> What is needed: From the article on the Browns defense, list every player it names as an offseason addition to Cleveland's roster.

BEGIN Page excerpt

Through all the offensive woes, the Browns defense stands strong

Browns vs Redskins goal line stand

Johnny Manziel versus Brian Hoyer. This battle has been the talk of Cleveland and the focus of national media—”Johnny Manziel and the Browns!” Seemingly every Browns-related story has been about the quarterback competition or the offensive woes that find the team struggling to find the end zone. But through all of these other story lines, the Browns defense has really shown itself to be a potential top-ranked unit in the NFL.

The Browns first team defense has allowed a combined 13 points in roughly four quarters of the play through the first two preseason games. On Monday Night Football, the starting defense forced four turnovers against the Redskins, including two interceptions, a fumble, and a turnover on downs. Despite an onslaught of penalties directed toward the Browns’ secondary, the unit is developing into a complete group after several acquisitions this offseason.

Cleveland’s front office started the offseason with the free agent signings of safety Donte Whitner and linebacker Karlos Dansby. These two players gave the defense much needed experience, toughness, and leadership along with their talent. They continued in the offseason by adding cornerback Justin Gilbert in the first round, Chris Kirksey in the third round, and cornerback Pierre Desir in the fourth round of the NFL Draft. These three added youth, speed and length to the defense along with much needed help in weaker positions. They also added Isaiah Trufant and Jim Leonhard to add to the depth of the secondary and special teams unit.

END Page excerpt
BEGIN Material provided

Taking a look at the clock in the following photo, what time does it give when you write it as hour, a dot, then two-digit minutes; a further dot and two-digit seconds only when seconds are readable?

END Material provided
BEGIN Material provided

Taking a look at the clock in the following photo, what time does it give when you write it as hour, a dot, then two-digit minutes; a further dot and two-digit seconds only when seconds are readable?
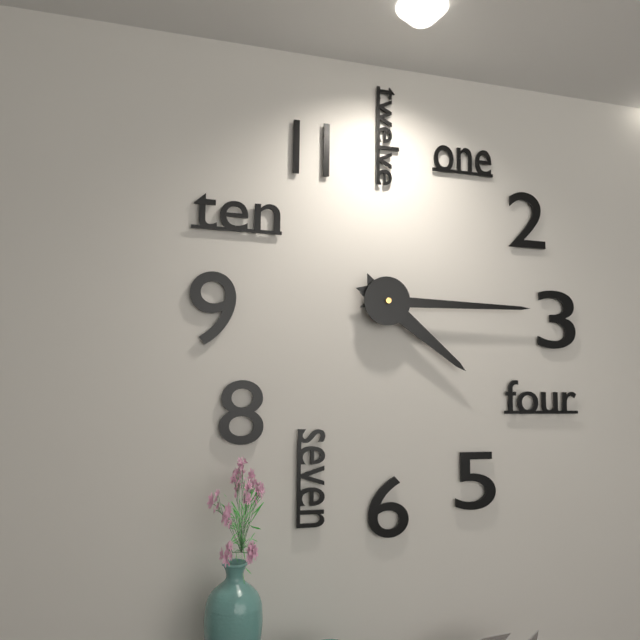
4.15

END Material provided
BEGIN Material provided

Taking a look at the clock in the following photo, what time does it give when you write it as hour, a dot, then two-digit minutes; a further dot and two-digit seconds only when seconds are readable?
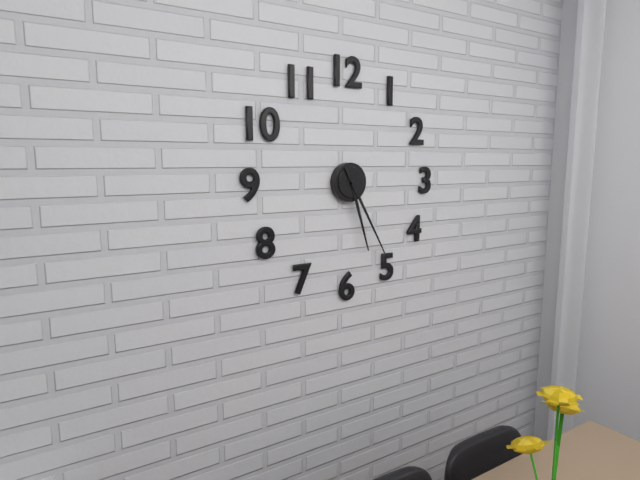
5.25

END Material provided

> Result below: Donte Whitner, Karlos Dansby, Justin Gilbert, Chris Kirksey, Pierre Desir, Isaiah Trufant, Jim Leonhard